Para penggiat kematian yang dibantu akan meminta House of Lords untuk duduk terlambat atau memulai lebih awal agar dapat mengesahkan undang-undang tersebut tepat waktu.
Kekhawatiran semakin besar di kalangan pendukung RUU tersebut bahwa RUU tersebut tidak akan lolos dari semua rintangan di parlemen dalam waktu yang ditentukan.
Sebuah mosi di Lords meminta rekan-rekannya untuk menyetujui bahwa “waktu lebih lanjut harus diberikan untuk pertimbangan RUU tersebut”.
Memperluas perdebatan pada hari Jumat merupakan salah satu pilihan yang mungkin dilakukan, namun hal ini akan membuat marah beberapa rekan Yahudi karena upacara keagamaan mingguan Shabbat dimulai saat matahari terbenam.
Lord Shinkwin, seorang penyandang disabilitas, juga sebelumnya mengatakan bahwa karena pengaturan perjalanannya, duduk lebih lama pada hari Jumat akan menjadi “daun ara yang lemah untuk melakukan diskriminasi terhadap saya”.
Jika House of Lords menyetujui mosi tersebut, negosiasi pribadi antara rekan-rekan akan dimulai mengenai kapan dan berapa banyak waktu tambahan yang akan diberikan.
Keputusan apa pun akan membutuhkan persetujuan dari berbagai pihak di Lords.

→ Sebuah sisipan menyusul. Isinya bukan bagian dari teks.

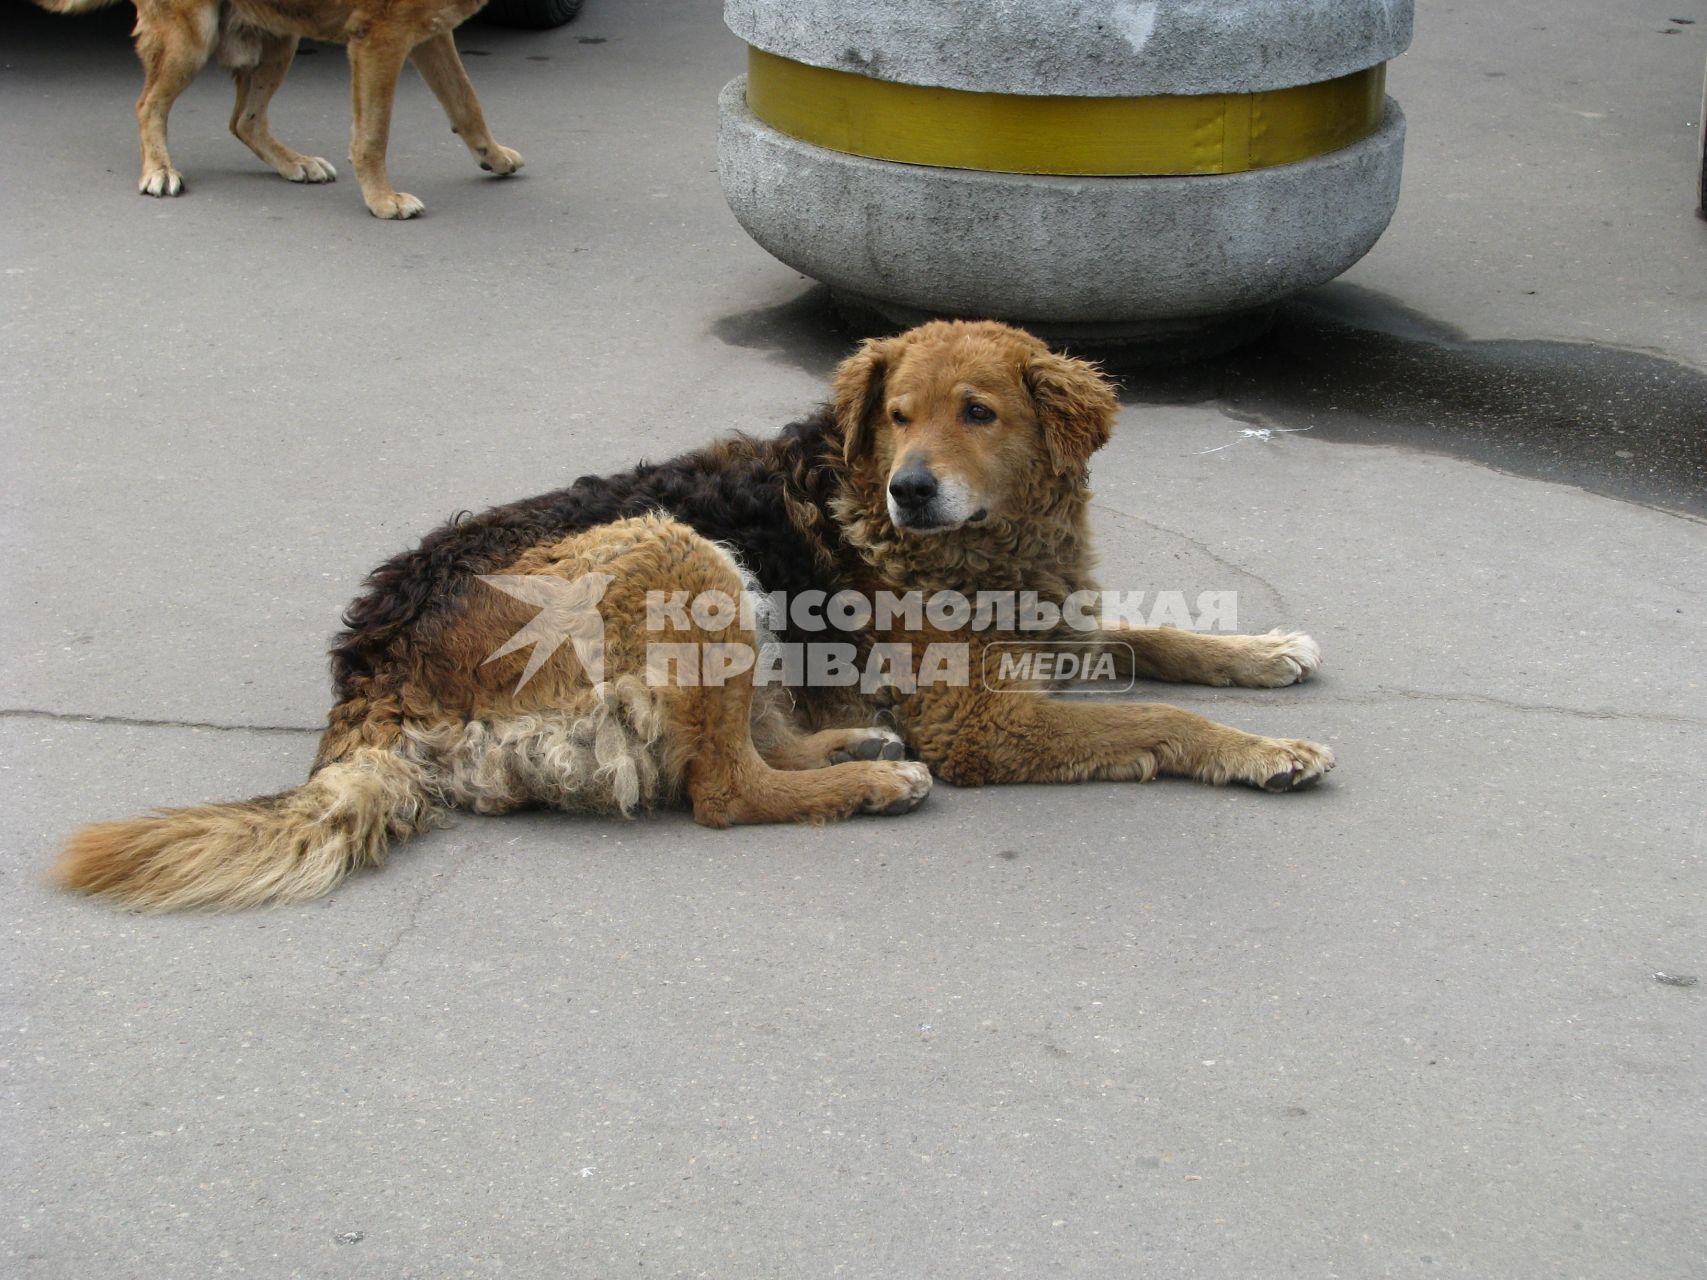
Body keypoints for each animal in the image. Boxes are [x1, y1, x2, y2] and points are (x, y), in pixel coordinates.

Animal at [34, 0, 518, 218]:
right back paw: (159, 169)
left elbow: (466, 102)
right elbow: (373, 136)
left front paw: (492, 156)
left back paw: (295, 163)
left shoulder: (431, 36)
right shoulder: (381, 41)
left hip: (280, 41)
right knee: (148, 105)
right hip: (191, 39)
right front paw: (382, 199)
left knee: (244, 121)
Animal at [53, 325, 1331, 914]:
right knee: (721, 787)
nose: (911, 488)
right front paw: (1262, 749)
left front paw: (1264, 651)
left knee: (735, 746)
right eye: (899, 415)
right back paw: (871, 778)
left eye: (978, 411)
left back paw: (855, 742)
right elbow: (1158, 714)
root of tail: (370, 663)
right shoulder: (983, 720)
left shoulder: (1042, 624)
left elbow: (1157, 640)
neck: (987, 541)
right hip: (679, 550)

Sumber yang dekat dengan mereka yang menentang RUU tersebut menyatakan bahwa mereka tidak akan menyetujui perpanjangan waktu.

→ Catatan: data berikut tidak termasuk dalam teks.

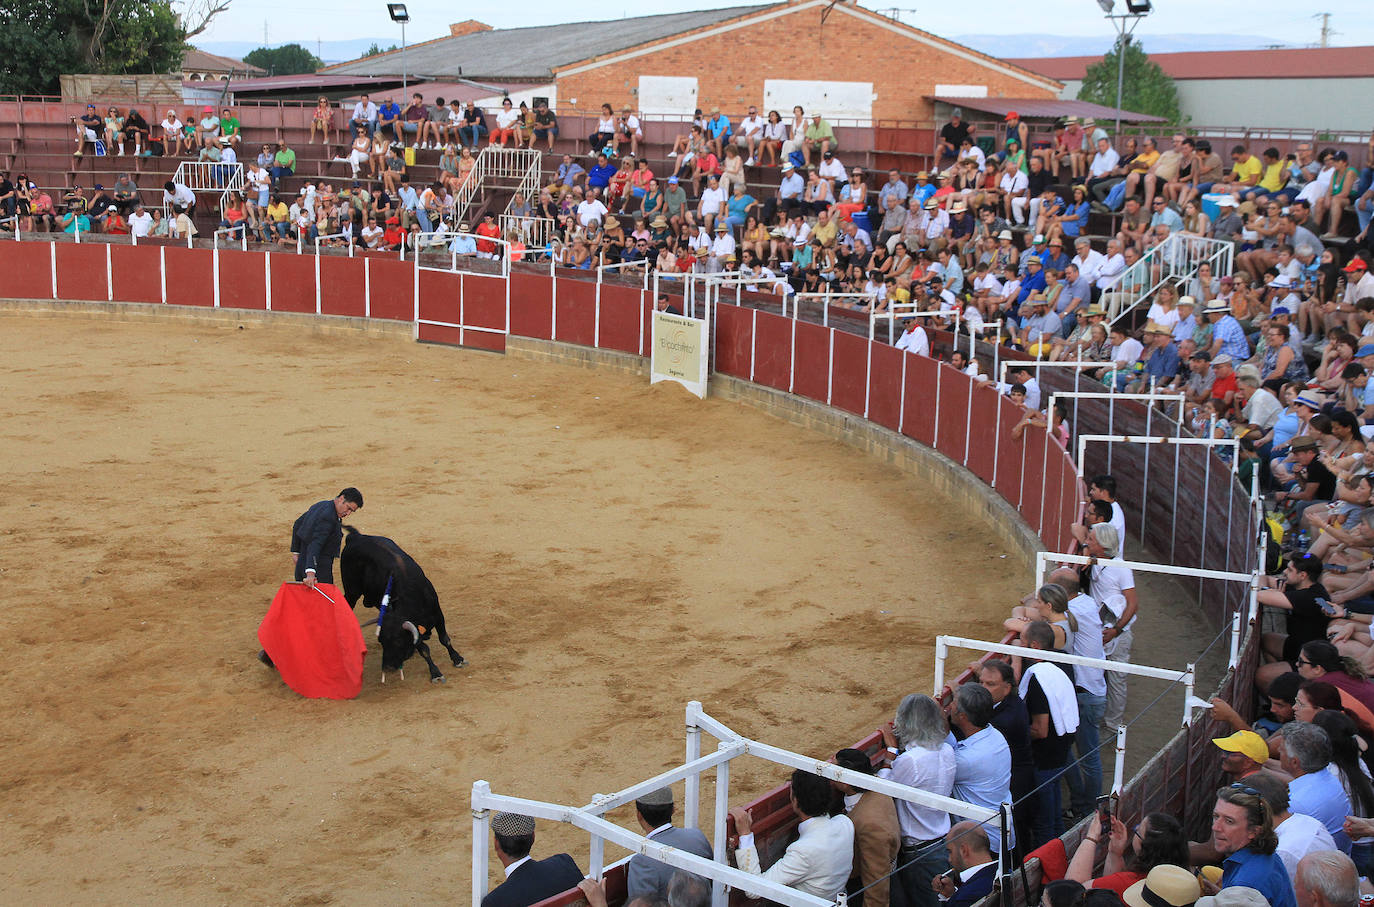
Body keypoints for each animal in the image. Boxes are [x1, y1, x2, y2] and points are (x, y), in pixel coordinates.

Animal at [340, 527, 469, 684]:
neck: (412, 596)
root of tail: (356, 537)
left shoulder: (438, 615)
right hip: (352, 591)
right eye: (381, 642)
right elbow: (424, 649)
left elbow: (445, 639)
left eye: (398, 642)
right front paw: (435, 673)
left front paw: (457, 659)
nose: (388, 668)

Anggota House of Lords telah mengusulkan lebih dari 1.000 amandemen terhadap RUU tersebut ā yang diyakini para ahli sebagai jumlah rekor untuk RUU yang diusulkan oleh anggota parlemen dari partai pendukung.

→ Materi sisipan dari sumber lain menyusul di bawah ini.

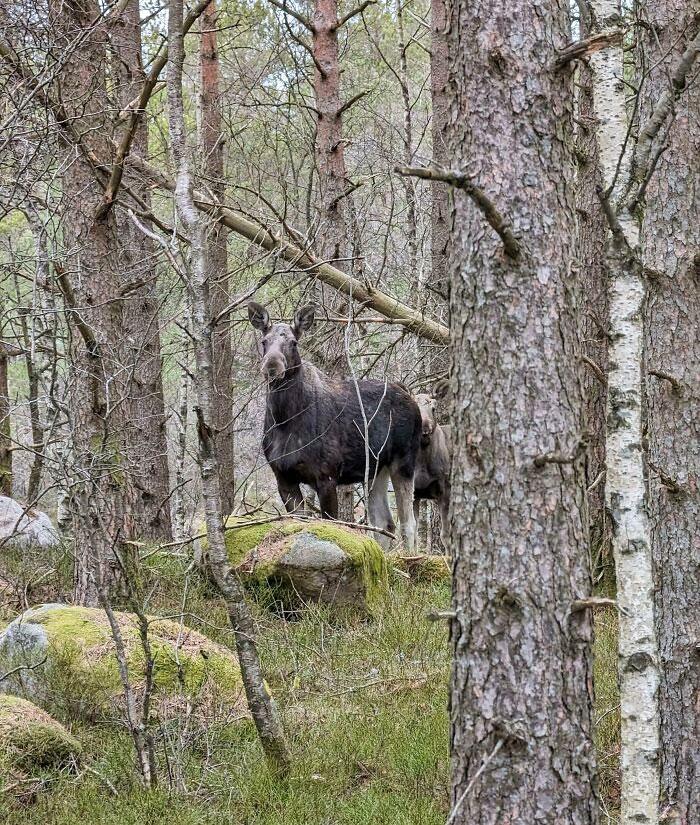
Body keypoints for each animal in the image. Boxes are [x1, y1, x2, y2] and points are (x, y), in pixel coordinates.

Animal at [247, 300, 422, 552]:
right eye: (264, 341)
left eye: (294, 342)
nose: (272, 366)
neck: (284, 421)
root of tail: (406, 391)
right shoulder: (284, 478)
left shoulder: (327, 477)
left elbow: (332, 523)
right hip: (377, 467)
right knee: (384, 522)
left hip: (404, 461)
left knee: (409, 523)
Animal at [412, 384, 452, 544]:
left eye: (433, 408)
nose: (425, 427)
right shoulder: (414, 492)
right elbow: (412, 531)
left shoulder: (445, 490)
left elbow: (445, 534)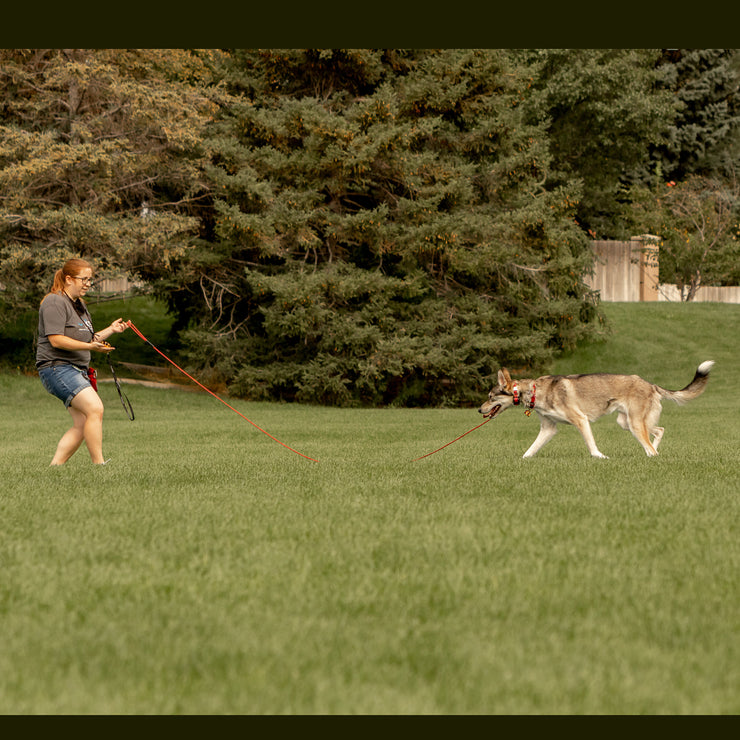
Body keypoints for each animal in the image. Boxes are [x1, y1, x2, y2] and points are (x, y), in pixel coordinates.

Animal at [476, 360, 712, 456]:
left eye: (490, 397)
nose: (479, 410)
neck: (535, 390)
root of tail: (650, 384)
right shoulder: (548, 429)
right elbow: (530, 450)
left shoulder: (581, 420)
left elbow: (591, 445)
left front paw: (599, 457)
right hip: (627, 423)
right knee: (659, 431)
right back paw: (652, 453)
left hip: (635, 424)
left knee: (651, 443)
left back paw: (652, 454)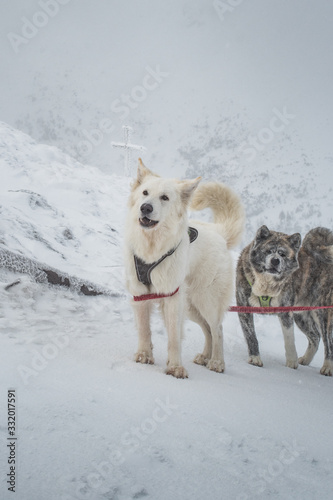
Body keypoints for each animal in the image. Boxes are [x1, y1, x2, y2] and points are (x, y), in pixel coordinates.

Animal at [124, 160, 244, 378]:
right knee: (207, 329)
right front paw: (144, 355)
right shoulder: (140, 294)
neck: (152, 248)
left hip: (206, 301)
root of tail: (218, 232)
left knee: (217, 329)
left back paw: (216, 362)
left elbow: (174, 337)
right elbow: (144, 329)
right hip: (190, 306)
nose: (145, 208)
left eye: (164, 197)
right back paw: (205, 357)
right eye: (145, 192)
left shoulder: (171, 296)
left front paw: (175, 367)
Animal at [235, 226, 332, 376]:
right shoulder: (244, 307)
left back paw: (327, 367)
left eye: (283, 254)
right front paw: (255, 358)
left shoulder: (286, 312)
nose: (275, 260)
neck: (266, 283)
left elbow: (289, 338)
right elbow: (251, 336)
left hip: (323, 314)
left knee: (328, 343)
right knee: (315, 336)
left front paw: (291, 362)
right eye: (268, 251)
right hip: (301, 316)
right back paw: (305, 359)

Para pendukung percaya ini adalah taktik penundaan. Mereka berpendapat bahwa rekan-rekan mereka, yang tidak terpilih, harus menghormati keinginan House of Commons yang mengesahkan RUU tersebut tahun lalu.
Kritikus menyangkal bahwa mereka sengaja menunda RUU tersebut. Mereka yakin RUU tersebut tidak melindungi masyarakat rentan dan memerlukan perubahan signifikan sebelum menjadi undang-undang.
Mereka harus menyelesaikan semua tahapan parlemennya sebelum Pidato Raja berikutnya, yang menurut BBC diperkirakan akan dilaksanakan pada awal Mei.
Jika pemerintah tidak melewati semua rintangan sebelum itu, RUU tersebut akan gugur.
Namun mereka yang berada di balik RUU tersebut percaya bahwa kekuasaan yang jarang digunakan untuk membatasi kemampuan Lords untuk memblokir undang-undang dapat membuat RUU tersebut kembali berlaku untuk kedua kalinya.
Undang-undang Parlemen berarti bahwa suatu rancangan undang-undang dapat menjadi undang-undang tanpa persetujuan rekan-rekannya, jika ditolak oleh House of Lords dalam dua sesi parlemen berturut-turut.
Namun, hal ini bergantung pada apakah pemerintah memberikan waktu kepada parlemen untuk membahas RUU tersebut, atau apakah seorang anggota parlemen bersedia untuk mengajukan RUU serupa di bagian atas pemungutan suara untuk RUU Anggota Swasta pada awal sesi baru.
Dampaknya adalah menunda pengesahan RUU tersebut menjadi undang-undang hingga tahun 2027.
Sebuah sumber yang dekat dengan Kim Leadbeater ā anggota parlemen pendukung yang memperkenalkan RUU tersebut ā mengatakan: “Masalah ini harus diselesaikan. Waktunya telah tiba bagi Parlemen untuk memutuskan pandangannya. Jauh lebih baik jika hal ini dilakukan sekarang daripada kita harus mengulangi semuanya lagi.”
Mosi pada hari Kamis, yang diajukan oleh pendukung utama RUU tersebut, Lord Charlie Falconer, mengatakan bahwa “untuk memungkinkan DPR menyelesaikan pemeriksaannya terhadap RUU Orang Dewasa yang Sakit Terminal (Akhir Kehidupan) dan mengembalikannya ke DPR dalam waktu yang wajar sebelum akhir sesi parlemen saat ini, waktu lebih lanjut harus disediakan untuk pertimbangan RUU tersebut.”
Para pendukung yakin hal ini akan memberikan tekanan pada rekan-rekan mereka untuk mempercepat perdebatan mereka. Namun banyak pihak, termasuk Uskup Agung Canterbury, tetap menentang keras hal tersebut.